Design Everything // Creating a Design-Driven Organization
Cap Watkins, Vice President of Design at BuzzFeed
Cap Watkins made a compelling argument to look at what management means in an entirely different light in order to create better workplace environments, foster employee happiness and increase productivity, starting from the top down.
The presentation isn't available online, but you can find a blog post he wrote addressing the key points here: Management & Power. Here is a SlideShare presentation very similar to what was seen at the conference:
Watkins advocated for an inverse management structure, one that places empowerment above power itself. It was an idea that originated from his time working at Etsy under Chad Dickerson and that he has taken with him to BuzzFeed. In essence, leadership is a role, not a title.
Central to this idea is the concept of an inverse management model, an organization structure that looks like this:
Photo Credit: Cap Watkins
This model does a few things, but Watkins describes it at his core on his own blog:
Management isn’t about accruing power, it’s not additive in that way. Management is about letting go of your old power (the power to write great code or design an awesome feature yourself) and putting that into the hands of your team. - Cap Watkins
Great managers consider understanding what everyone else does to be really important. These people are able to set clear expectations around those responsibilities, so that employees know exactly what to do and are able to support each other.
BuzzFeed uses Basecamp to accomplish this.

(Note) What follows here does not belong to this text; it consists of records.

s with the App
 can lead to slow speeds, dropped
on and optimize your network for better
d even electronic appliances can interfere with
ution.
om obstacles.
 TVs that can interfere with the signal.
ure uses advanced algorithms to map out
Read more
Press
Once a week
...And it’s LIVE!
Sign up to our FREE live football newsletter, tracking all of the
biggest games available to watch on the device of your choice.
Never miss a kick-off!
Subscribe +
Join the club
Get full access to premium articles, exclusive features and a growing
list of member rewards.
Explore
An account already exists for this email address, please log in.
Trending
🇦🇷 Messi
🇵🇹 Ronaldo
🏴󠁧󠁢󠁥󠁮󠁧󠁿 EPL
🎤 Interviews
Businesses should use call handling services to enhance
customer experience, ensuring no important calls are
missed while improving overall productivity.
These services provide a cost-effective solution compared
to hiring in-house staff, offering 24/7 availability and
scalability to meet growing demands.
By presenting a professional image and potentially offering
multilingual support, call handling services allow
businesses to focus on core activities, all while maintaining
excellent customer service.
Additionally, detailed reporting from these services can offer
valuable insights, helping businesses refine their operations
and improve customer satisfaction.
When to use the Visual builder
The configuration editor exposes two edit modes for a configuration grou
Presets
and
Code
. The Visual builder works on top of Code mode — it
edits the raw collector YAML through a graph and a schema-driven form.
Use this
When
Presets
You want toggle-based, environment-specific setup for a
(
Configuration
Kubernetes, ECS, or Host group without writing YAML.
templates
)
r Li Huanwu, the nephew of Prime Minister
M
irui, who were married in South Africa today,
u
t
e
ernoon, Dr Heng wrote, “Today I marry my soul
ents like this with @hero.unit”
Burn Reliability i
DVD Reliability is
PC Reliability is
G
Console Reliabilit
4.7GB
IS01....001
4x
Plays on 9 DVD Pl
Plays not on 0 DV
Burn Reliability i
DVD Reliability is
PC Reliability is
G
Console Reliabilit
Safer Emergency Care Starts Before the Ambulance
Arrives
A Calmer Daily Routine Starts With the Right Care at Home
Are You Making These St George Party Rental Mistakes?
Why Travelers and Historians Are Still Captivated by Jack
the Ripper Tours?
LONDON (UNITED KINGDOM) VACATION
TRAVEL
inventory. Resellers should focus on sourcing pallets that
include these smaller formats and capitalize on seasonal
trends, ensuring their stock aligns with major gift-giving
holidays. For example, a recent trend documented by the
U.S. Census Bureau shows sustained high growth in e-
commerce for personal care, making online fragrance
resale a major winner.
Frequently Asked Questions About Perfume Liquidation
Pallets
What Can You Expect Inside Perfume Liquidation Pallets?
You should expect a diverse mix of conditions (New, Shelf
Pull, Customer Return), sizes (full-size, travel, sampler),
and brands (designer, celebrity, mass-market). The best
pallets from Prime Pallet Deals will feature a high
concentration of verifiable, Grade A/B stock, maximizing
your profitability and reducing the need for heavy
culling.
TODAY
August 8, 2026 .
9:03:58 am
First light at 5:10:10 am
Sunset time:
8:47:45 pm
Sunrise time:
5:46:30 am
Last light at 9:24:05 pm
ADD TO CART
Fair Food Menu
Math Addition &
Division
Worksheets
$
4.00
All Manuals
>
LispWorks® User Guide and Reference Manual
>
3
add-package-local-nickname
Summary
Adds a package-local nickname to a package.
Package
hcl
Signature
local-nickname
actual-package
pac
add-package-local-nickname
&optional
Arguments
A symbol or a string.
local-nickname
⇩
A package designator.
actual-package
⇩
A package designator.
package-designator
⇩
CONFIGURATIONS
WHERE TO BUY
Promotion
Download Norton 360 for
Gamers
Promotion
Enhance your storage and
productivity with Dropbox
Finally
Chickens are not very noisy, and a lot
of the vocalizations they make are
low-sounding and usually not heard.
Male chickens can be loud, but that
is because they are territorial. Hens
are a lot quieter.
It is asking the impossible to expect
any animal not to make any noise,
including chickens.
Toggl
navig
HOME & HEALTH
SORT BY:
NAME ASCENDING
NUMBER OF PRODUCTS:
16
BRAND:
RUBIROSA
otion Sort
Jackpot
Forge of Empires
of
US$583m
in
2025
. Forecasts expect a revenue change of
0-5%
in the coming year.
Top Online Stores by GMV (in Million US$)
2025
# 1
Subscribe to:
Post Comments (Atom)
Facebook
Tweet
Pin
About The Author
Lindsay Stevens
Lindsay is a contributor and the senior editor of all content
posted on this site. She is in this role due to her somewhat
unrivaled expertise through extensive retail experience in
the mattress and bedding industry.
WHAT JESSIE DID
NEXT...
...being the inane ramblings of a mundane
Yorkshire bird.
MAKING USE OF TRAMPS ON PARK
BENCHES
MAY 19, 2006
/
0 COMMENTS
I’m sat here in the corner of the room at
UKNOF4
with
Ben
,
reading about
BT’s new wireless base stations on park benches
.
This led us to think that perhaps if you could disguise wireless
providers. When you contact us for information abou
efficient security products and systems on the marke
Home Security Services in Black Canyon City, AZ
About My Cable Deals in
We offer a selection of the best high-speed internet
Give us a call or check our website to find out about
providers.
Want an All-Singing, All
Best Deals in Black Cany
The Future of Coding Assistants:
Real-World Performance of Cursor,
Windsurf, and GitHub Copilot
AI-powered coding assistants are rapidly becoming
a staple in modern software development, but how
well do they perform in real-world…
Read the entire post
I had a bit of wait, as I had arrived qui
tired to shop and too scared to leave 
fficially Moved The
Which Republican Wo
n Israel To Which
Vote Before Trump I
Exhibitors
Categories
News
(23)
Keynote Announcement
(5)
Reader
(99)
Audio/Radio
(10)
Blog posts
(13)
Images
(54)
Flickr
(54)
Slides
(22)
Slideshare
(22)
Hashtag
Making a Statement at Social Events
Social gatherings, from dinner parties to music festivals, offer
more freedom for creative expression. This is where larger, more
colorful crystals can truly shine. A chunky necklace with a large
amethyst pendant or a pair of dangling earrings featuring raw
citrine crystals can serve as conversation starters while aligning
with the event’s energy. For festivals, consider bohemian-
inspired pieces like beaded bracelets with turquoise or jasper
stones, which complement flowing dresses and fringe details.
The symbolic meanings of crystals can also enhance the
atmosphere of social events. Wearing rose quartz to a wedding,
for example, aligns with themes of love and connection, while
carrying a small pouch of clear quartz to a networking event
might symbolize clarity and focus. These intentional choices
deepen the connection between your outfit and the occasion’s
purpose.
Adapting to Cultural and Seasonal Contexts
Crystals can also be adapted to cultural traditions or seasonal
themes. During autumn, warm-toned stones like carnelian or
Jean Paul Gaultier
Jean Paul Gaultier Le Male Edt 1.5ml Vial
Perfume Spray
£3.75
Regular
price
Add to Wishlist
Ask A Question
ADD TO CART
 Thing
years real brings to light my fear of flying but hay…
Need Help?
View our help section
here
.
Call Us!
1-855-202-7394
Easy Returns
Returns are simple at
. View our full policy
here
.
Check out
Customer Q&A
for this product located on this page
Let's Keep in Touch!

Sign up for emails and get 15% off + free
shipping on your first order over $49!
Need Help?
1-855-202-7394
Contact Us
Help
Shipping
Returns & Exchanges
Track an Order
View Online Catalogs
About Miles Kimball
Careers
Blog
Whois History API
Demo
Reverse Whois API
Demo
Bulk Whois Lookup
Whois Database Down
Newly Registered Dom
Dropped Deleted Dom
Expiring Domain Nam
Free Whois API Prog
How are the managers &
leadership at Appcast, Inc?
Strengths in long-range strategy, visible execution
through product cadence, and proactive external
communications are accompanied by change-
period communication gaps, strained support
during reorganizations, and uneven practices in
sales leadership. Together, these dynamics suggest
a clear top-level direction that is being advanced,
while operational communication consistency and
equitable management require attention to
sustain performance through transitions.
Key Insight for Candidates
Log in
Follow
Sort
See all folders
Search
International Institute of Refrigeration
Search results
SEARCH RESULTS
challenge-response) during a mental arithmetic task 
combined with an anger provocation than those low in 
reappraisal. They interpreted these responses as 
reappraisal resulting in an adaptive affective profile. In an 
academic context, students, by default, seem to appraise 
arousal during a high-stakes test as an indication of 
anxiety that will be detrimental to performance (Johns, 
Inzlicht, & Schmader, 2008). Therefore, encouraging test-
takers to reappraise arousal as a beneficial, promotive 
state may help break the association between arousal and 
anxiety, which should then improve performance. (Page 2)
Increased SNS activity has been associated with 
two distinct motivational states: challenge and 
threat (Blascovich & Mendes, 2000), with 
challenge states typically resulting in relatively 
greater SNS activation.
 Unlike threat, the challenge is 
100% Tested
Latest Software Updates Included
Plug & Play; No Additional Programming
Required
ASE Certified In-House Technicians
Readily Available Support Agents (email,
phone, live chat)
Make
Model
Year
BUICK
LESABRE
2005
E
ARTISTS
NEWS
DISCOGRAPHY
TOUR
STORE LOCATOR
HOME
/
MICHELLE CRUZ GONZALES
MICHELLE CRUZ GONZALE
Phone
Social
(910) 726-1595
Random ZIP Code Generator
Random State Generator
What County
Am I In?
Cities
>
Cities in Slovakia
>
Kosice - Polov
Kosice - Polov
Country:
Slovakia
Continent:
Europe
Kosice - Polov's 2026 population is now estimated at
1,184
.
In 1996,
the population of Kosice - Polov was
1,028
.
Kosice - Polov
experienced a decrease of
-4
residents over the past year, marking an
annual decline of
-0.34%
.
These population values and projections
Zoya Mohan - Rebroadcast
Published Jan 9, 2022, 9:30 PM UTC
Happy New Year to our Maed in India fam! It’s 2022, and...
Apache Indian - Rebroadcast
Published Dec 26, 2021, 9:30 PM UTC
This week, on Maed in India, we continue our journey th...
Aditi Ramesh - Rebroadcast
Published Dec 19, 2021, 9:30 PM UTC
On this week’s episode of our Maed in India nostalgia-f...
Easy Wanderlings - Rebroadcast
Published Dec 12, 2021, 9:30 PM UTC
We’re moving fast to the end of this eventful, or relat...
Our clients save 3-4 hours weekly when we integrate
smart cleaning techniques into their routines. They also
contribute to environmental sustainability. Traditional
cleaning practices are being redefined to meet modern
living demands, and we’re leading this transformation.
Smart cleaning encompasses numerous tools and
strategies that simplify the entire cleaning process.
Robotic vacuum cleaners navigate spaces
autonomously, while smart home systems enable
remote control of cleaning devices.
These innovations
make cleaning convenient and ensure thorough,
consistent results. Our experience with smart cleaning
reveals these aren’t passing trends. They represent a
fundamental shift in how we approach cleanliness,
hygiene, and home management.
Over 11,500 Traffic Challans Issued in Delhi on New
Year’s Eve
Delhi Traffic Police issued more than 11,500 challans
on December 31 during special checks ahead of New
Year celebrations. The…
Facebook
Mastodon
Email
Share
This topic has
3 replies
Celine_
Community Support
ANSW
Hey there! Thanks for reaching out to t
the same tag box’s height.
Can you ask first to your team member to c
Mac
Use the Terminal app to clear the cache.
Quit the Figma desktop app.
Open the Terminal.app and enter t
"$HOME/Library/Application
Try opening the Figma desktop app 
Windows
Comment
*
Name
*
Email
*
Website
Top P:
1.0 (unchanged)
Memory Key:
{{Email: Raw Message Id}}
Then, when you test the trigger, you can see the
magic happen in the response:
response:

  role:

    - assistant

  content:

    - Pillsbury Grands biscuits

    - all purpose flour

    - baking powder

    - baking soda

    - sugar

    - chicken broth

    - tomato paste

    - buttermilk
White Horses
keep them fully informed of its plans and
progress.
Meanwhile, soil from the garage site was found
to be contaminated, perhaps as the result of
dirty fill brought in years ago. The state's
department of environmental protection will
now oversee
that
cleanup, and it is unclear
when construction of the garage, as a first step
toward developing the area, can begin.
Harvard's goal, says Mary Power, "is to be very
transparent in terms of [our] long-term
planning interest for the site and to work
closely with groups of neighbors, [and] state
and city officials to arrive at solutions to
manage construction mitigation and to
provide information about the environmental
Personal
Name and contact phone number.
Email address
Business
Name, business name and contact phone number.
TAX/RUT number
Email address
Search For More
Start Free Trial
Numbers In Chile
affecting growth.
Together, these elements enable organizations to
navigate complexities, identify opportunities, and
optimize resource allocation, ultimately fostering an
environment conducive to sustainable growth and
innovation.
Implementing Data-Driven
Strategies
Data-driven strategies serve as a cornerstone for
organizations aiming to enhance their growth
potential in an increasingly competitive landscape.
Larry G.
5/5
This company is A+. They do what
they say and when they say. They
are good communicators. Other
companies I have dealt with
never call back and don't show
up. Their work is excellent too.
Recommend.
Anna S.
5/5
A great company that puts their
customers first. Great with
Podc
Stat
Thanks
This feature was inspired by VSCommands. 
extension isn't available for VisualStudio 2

For example, after a kick-off meeting a designer writes what she thinks is expected, than everyone on the project reads that interpretation and responds to missed points or clarifications before a design concept moves forward.
Why Side Projects Are Stupid
Tobias van Schneider, Art Director & Product Design Lead at Spotify
"In order for side projects to truly succeed, they have to be stupid." - Tobias van Schneider
Some of the most successful business ideas started as side projects. These initiatives include Gmail, Craigslist and even HubSpot's channel-partner program. Tobias van Schneider's argument is that as businesses try to bottle up this side project mentality with hackathons, 20-percent time or other policies, they risk the pursuit of side projects becoming cliché. As soon as that happens they won't be successful.
You can read more about van Schneider's thoughts on this concept here: Spotify’s Design Lead on Why Side Projects Should Be Stupid.
All the best ideas used to begin as little things in the back of people's minds. However, van Schneider found that when he would tell someone about his side-project idea (for example, his own brand of beard oil), he would be immediately shot down. The danger in a broader business concept is clear. While side projects deserve to be pursued, brainstorming sessions with a lot of people may be a bad idea. More experienced or conservative people are often quick to shoot down an idea, whereas a more passionate or less experienced person might continue to pursue it to success.
His other important message was that you need to keep your mind going. The best way to be creative isn't to sit in front of a computer or read a book but to take a step back from a situation. van Schneider's own methodology to accomplish this is to put himself in uncomfortable situations (for example, dress up in fancy clothes and go to an expensive restaurant by himself) and then somebody will say something, or you'll see a different perspective leading to a different thought that could turn another random thought into something more meaningful.
I'd highly recommend this conference to anyone looking for insights into the importance of design in business today, and can't wait to return next year!